◆ **WHAT THE EXERCISE ASKS**
Write the next part of the piece below about the two cats, Edgar and Sanchez, starting right after its last sentence.

◆ **PASSAGE**
== Segment start ==
The cats are great. Really the only problem with them was their names: originally, as I understand it, Lilo and Sinatra. Well, they are now Edgar and Sanchez. Edgar keeps himself relatively clean, but Sanchez can be a bit dirtier. When we first got the cats, we were told that Edgar (né Lilo – or was it Sinatra?) is affectionate and cuddly, whereas Sanchez (né Sinatra – or was it Lilo?) is rather more the scruffy cat-about-town. In fact, however, Sanchez appears to be the more house-bound. In fact, he’s turned into a bit of a nuisance. If Anya is not crying, then the sound we are hearing is Sanchez at the bottom of the stairs, mewling loudly to be allowed into our room. The really annoying thing is that our room door is generally open, and all Sanchez has to do is get his lazy cat ass up the stairs and through the door.

Once in the room, however (usually after a combination of coaxing and carrying, the latter often in guilty recompense for having angrily thrown a shoe at the whiny bastard), Sanchez likes to meow a “hello” then curl up in a corner of the bed and get his serious catnap on.
== Segment end ==
◆ **GIVEN DATA**
== Segment start ==
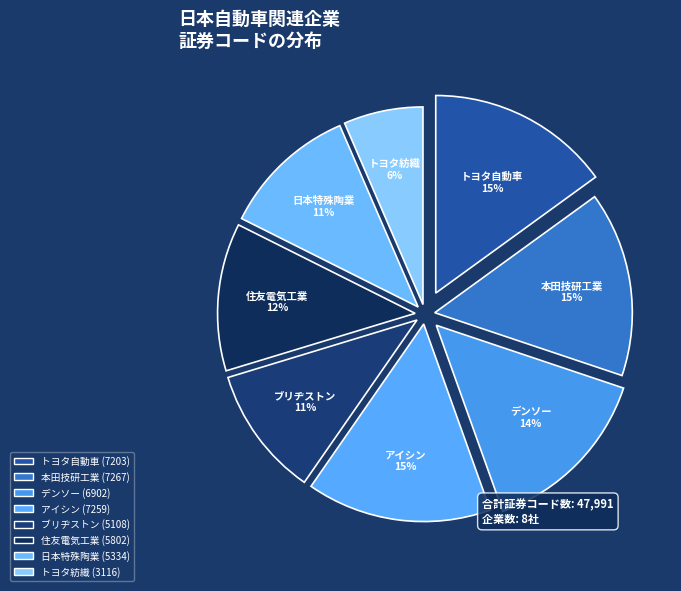

Count the number of slices in the pie.

8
== Segment end ==
◆ **RESULT OF THIS EXERCISE**
Edgar, on the other hand, has turned out to be downright aloof. A week after we got him, in fact, Lisa let him out, and he disappeared. And the cat did not come back the very next day. In fact, after five days without seeing him we were pretty sure that he had been eaten by one of the wolf-like dogs prowling unleashed along the goat path. Imagine my surprise, then, to look up from my reading a couple weeks ago and see Edgar padding across the floor of the living room. He must have slipped in when one of us wasn't looking.

On to the cars. Or, more specifically, ours. It's here. In fact, it's been here since November 20. But we can't drive it yet. Allow me to offer you a window into the bureaucracy.

The car was apparently offloaded in the Port of Vladivostok on the evening of November 20. We were told that it would take some time to clear customs – perhaps until Friday, November 24. Friday, of course, came and went, as did the following Monday. On Tuesday the 27th, we got the green light (I don't know who gives the green light, but we got it). Usually our GSO (General Services Office) guys go down to the port themselves and pick vehicles up, but I wanted to go with them, which they kindly allowed.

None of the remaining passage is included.